Sono le aspidistre, piante molto forti, toste, che necessitano di poche attenzioni. E infatti normalmente si trovano negli androni dei portoni, sui pianerottoli, nelle sale d’attesa dei medici. Piante che negli anni Sessanta punteggiavano di verde le nostre città e che poi sono andate sparendo. Perché anche in questo ambito siamo condizionati dalle tendenze. Ora vanno di moda le piante tropicali che estirpiamo dal loro habitat e costringiamo a vite di stenti sotto il getto dell’aria condizionata o in stanze troppo buie o troppo assolate. Non riconosciamo l’unicità di ogni specie, trattiamo creature viventi come le piante al pari di soprammobili, ne cambiamo I cicli con arroganza. In piccolo anche con le piante d’appartamento ci comportiamo come per il resto del pianeta: senza cura. Senza alcun rispetto.
La musica e i musicisti hanno un ruolo fondamentale nelle vicende del romanzo. Dai Clash a Bill Evans (per citarne due) quali ti hanno più ispirata per scriverlo e come cambiano il mood dei protagonisti del libro?
Il libro contiene una gigantesca colonna sonora che risuona pagina dopo pagina. C’è molto jazz, da Monk a Mingus e a Bill Evans che è il mio pianista preferito, passando attraverso I territori del grande rock: Beatles, gli Who, Iggy Pop, gli Steely Dan, I Ramones, Lou Reed e naturalmente i Clash, la mia band preferita forse in assoluto.

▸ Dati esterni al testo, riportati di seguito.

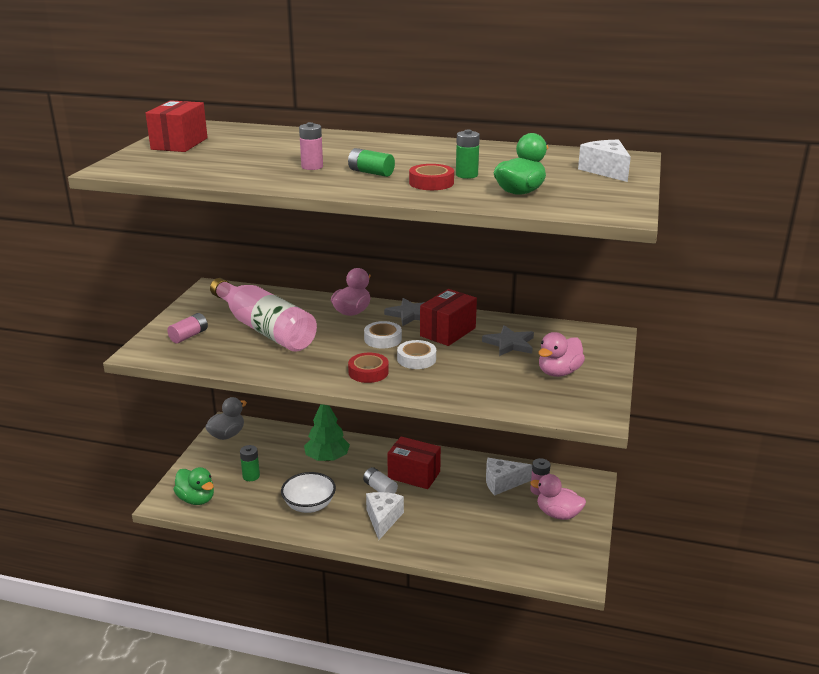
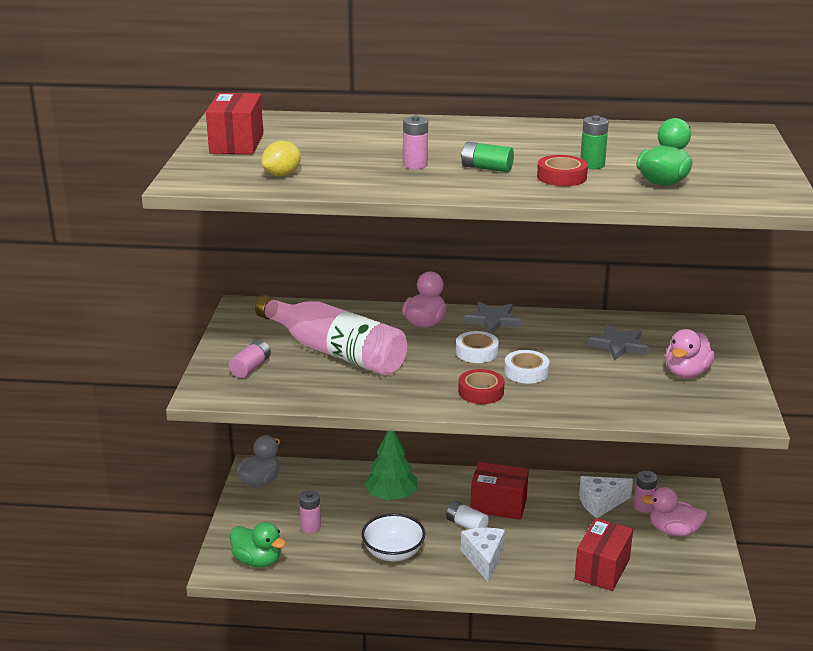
camera: 10 degrees left, 0 degrees up
green battery [240,445,260,481] -> pink battery [299,490,321,533]
red box [420,289,477,346] -> red box moved to [574,518,633,591]
white cheese [578,140,631,182] -> none
none -> yellow lemon [262,141,301,176]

E siccome un libro è anche opera di fantasia mi sono concessa il lusso di far rivivivere Joe Strummer tra le strade di Roma….
Nel libro racconti la Roma contemporanea con un filo di amarezza, scrivi che si è scoperta “con un cuore nero, cattivo e respingente”. Guardando anche all’attualità, riuscirà secondo te a risalire la china?
Non lo so. E’ una città che ha smarrito la propria anima, la propria storia, non ha più una lingua, ha un’identità confusa. E’ gigantesca ma non è una metropoli, quanto piuttosto una sequenza infinita di periferie. E non sa accogliere. Ieri era “mamma” questa città, Mamma Roma. Oggi è attraversata dalla paura, dalla diffidenza, non sa accogliere I figli che arrivano da lontano. Gli ultimi scandali sono solo le cicatrici più evidenti di un processo di smembramento etico, morale. Roma ha abdicato. E temo I romani con lei.
Daniela Amenta vive e lavora a Roma. Giornalista, è il capo delle culture dell’Unità. Per anni ha scritto di musica e ne ha parlato in radio, a lungo si è occupata di cronaca nera. Questo è il suo primo romanzo.